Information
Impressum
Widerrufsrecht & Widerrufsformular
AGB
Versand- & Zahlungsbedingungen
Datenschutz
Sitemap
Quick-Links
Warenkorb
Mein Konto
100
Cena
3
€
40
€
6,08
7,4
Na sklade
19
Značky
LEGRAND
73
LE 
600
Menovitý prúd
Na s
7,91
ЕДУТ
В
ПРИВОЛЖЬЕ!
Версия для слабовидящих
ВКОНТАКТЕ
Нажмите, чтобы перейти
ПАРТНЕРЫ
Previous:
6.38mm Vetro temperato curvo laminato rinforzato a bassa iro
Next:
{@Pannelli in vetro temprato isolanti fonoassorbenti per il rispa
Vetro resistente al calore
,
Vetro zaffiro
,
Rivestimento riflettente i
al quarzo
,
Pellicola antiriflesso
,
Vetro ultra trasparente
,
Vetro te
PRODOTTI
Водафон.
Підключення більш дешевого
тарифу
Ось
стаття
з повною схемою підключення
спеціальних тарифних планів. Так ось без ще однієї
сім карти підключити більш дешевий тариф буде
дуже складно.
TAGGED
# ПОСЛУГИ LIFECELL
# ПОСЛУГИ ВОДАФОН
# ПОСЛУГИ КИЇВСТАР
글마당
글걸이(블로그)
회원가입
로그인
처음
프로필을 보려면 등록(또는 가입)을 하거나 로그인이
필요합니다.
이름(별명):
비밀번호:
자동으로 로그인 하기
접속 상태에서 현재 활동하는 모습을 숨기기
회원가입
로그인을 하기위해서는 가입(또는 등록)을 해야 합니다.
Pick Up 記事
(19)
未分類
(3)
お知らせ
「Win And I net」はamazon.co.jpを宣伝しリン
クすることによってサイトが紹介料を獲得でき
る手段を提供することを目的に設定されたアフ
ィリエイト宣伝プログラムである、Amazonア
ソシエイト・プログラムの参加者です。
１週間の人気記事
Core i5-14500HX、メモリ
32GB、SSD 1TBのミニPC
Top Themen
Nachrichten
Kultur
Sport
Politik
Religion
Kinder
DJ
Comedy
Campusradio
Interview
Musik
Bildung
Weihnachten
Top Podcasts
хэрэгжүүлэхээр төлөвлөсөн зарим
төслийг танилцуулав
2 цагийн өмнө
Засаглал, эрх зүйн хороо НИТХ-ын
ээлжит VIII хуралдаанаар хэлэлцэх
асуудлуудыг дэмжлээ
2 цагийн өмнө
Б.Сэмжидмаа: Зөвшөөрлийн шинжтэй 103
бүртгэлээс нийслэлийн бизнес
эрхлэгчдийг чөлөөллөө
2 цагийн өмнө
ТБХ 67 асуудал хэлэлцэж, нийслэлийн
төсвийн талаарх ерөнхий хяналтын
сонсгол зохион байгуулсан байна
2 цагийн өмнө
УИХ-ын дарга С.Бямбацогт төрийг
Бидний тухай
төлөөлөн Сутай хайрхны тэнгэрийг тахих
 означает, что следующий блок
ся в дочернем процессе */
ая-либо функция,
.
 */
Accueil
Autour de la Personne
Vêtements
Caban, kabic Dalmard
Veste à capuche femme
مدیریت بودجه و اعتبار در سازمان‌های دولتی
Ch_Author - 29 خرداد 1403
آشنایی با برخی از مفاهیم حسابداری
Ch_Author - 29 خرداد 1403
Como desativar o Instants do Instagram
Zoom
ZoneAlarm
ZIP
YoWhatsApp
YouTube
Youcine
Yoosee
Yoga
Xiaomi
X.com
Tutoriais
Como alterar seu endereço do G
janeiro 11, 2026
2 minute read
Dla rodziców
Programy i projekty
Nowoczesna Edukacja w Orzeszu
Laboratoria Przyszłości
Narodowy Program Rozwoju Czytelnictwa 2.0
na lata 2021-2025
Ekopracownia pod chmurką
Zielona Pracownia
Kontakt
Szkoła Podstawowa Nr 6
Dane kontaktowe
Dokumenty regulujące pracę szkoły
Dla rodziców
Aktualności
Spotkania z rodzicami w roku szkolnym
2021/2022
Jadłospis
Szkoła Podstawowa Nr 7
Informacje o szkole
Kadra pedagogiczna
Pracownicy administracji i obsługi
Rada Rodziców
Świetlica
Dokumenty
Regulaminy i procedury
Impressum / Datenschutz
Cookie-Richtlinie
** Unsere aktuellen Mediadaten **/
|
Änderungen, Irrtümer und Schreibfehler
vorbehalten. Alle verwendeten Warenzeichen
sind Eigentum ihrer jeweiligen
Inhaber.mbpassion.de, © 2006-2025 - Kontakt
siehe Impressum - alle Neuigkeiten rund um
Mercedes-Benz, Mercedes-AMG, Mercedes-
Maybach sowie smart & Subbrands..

______________________________

TASK BRIEF
Exact copies of all the records are required.

ANSWER FOR THIS EXERCISE
Information
Impressum
Widerrufsrecht & Widerrufsformular
AGB
Versand- & Zahlungsbedingungen
Datenschutz
Sitemap
Quick-Links
Warenkorb
Mein Konto
100
Cena
3
€
40
€
6,08
7,4
Na sklade
19
Značky
LEGRAND
73
LE 
600
Menovitý prúd
Na s
7,91
ЕДУТ
В
ПРИВОЛЖЬЕ!
Версия для слабовидящих
ВКОНТАКТЕ
Нажмите, чтобы перейти
ПАРТНЕРЫ
Previous:
6.38mm Vetro temperato curvo laminato rinforzato a bassa iro
Next:
{@Pannelli in vetro temprato isolanti fonoassorbenti per il rispa
Vetro resistente al calore
,
Vetro zaffiro
,
Rivestimento riflettente i
al quarzo
,
Pellicola antiriflesso
,
Vetro ultra trasparente
,
Vetro te
PRODOTTI
Водафон.
Підключення більш дешевого
тарифу
Ось
стаття
з повною схемою підключення
спеціальних тарифних планів. Так ось без ще однієї
сім карти підключити більш дешевий тариф буде
дуже складно.
TAGGED
# ПОСЛУГИ LIFECELL
# ПОСЛУГИ ВОДАФОН
# ПОСЛУГИ КИЇВСТАР
글마당
글걸이(블로그)
회원가입
로그인
처음
프로필을 보려면 등록(또는 가입)을 하거나 로그인이
필요합니다.
이름(별명):
비밀번호:
자동으로 로그인 하기
접속 상태에서 현재 활동하는 모습을 숨기기
회원가입
로그인을 하기위해서는 가입(또는 등록)을 해야 합니다.
Pick Up 記事
(19)
未分類
(3)
お知らせ
「Win And I net」はamazon.co.jpを宣伝しリン
クすることによってサイトが紹介料を獲得でき
る手段を提供することを目的に設定されたアフ
ィリエイト宣伝プログラムである、Amazonア
ソシエイト・プログラムの参加者です。
１週間の人気記事
Core i5-14500HX、メモリ
32GB、SSD 1TBのミニPC
Top Themen
Nachrichten
Kultur
Sport
Politik
Religion
Kinder
DJ
Comedy
Campusradio
Interview
Musik
Bildung
Weihnachten
Top Podcasts
хэрэгжүүлэхээр төлөвлөсөн зарим
төслийг танилцуулав
2 цагийн өмнө
Засаглал, эрх зүйн хороо НИТХ-ын
ээлжит VIII хуралдаанаар хэлэлцэх
асуудлуудыг дэмжлээ
2 цагийн өмнө
Б.Сэмжидмаа: Зөвшөөрлийн шинжтэй 103
бүртгэлээс нийслэлийн бизнес
эрхлэгчдийг чөлөөллөө
2 цагийн өмнө
ТБХ 67 асуудал хэлэлцэж, нийслэлийн
төсвийн талаарх ерөнхий хяналтын
сонсгол зохион байгуулсан байна
2 цагийн өмнө
УИХ-ын дарга С.Бямбацогт төрийг
Бидний тухай
төлөөлөн Сутай хайрхны тэнгэрийг тахих
 означает, что следующий блок
ся в дочернем процессе */
ая-либо функция,
.
 */
Accueil
Autour de la Personne
Vêtements
Caban, kabic Dalmard
Veste à capuche femme
مدیریت بودجه و اعتبار در سازمان‌های دولتی
Ch_Author - 29 خرداد 1403
آشنایی با برخی از مفاهیم حسابداری
Ch_Author - 29 خرداد 1403
Como desativar o Instants do Instagram
Zoom
ZoneAlarm
ZIP
YoWhatsApp
YouTube
Youcine
Yoosee
Yoga
Xiaomi
X.com
Tutoriais
Como alterar seu endereço do G
janeiro 11, 2026
2 minute read
Dla rodziców
Programy i projekty
Nowoczesna Edukacja w Orzeszu
Laboratoria Przyszłości
Narodowy Program Rozwoju Czytelnictwa 2.0
na lata 2021-2025
Ekopracownia pod chmurką
Zielona Pracownia
Kontakt
Szkoła Podstawowa Nr 6
Dane kontaktowe
Dokumenty regulujące pracę szkoły
Dla rodziców
Aktualności
Spotkania z rodzicami w roku szkolnym
2021/2022
Jadłospis
Szkoła Podstawowa Nr 7
Informacje o szkole
Kadra pedagogiczna
Pracownicy administracji i obsługi
Rada Rodziców
Świetlica
Dokumenty
Regulaminy i procedury
Impressum / Datenschutz
Cookie-Richtlinie
** Unsere aktuellen Mediadaten **/
|
Änderungen, Irrtümer und Schreibfehler
vorbehalten. Alle verwendeten Warenzeichen
sind Eigentum ihrer jeweiligen
Inhaber.mbpassion.de, © 2006-2025 - Kontakt
siehe Impressum - alle Neuigkeiten rund um
Mercedes-Benz, Mercedes-AMG, Mercedes-
Maybach sowie smart & Subbrands..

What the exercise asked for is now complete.